Plus sérieusement, même lorsque nous savourons une victoire, ce qu’il y a de terrible, c’est que notre pays n’a le sentiment de « faire nation » que lors de matchs internationaux, c’est le nouveau vivre ensemble ! En revanche voter ne nous mobilise pas, la République n’est plus qu’un élément de langage politique et la nation serait composée, donc composée exclusivement de supporters… Une idée à méditer peut-être pour les partis politiques qui ne sont autres que des équipes rivales avec le 49.3 comme carton rouge.
Certes, la veille nous avons eu l’élection de Miss France, un autre défi intellectuel difficile à trancher et à déconstruire, et qui réunit les Français, au moins on ne se bat pas dans les rues après l’élection. Pourrait-on être populaires et unis sur des thèmes un peu plus prometteurs et valorisants ?
Il est vrai que le football est une possibilité de s’évader surtout pour des populations sous le joug d’une dictature et il y en a plus que l’on ne veut bien le croire.

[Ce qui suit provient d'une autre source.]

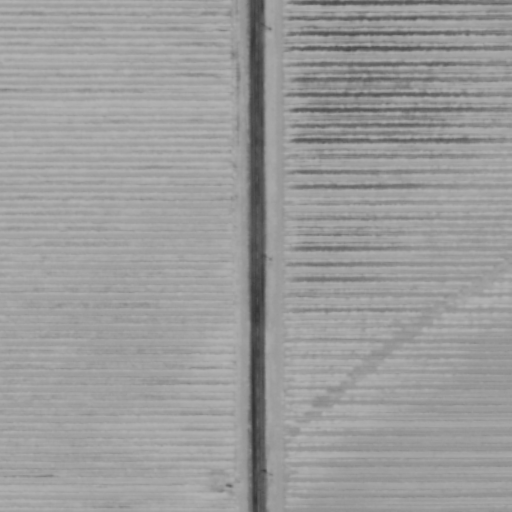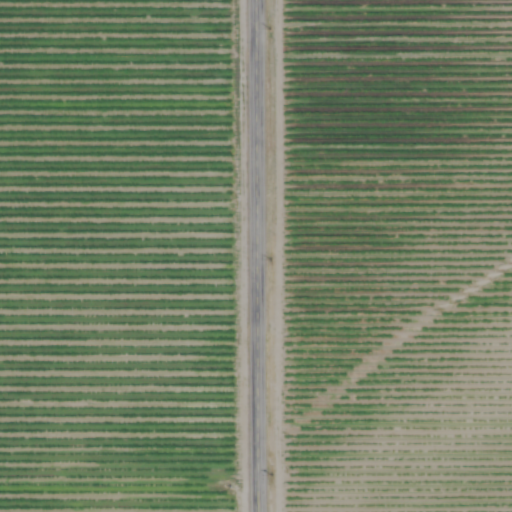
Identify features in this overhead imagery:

Rien n’a donc changé : « panem et circenses », aujourd’hui pour les jeux ça va, mais c’est pour le pain que cela va être plus difficile. Des boulangers ferment et le prix de la baguette augmente, César maitrisait mieux la chose. Alors certes l’Argentine a gagné après une finale remarquable où nous n’avons pas eu à rougir des Bleus. Espérons que la France va enfin gagner les tirs au but de sa nécessaire réforme, quand faut y aller, faut y aller. Mettons de côté la déception, et franchement l’humanisme peut aussi faire cocorico et reconnaitre avec fair-play que ce pays avait besoin du trophée mondial plus que nous, il doit panser ses plaies : un choc inflationniste, la misère pour 7,5 millions de personnes, un mal que personne n’arrive à endiguer, alors si cette victoire est perçue comme une victoire divine pour eux, tant mieux… Il fallait s’en douter avec le Messi qui s’en mèle! Un beau cadeau de Noël qui devrait nous inciter à nous réjouir avec générosité et sans rien casser… Et là, on pourrait être fiers de la France, d’une autre façon.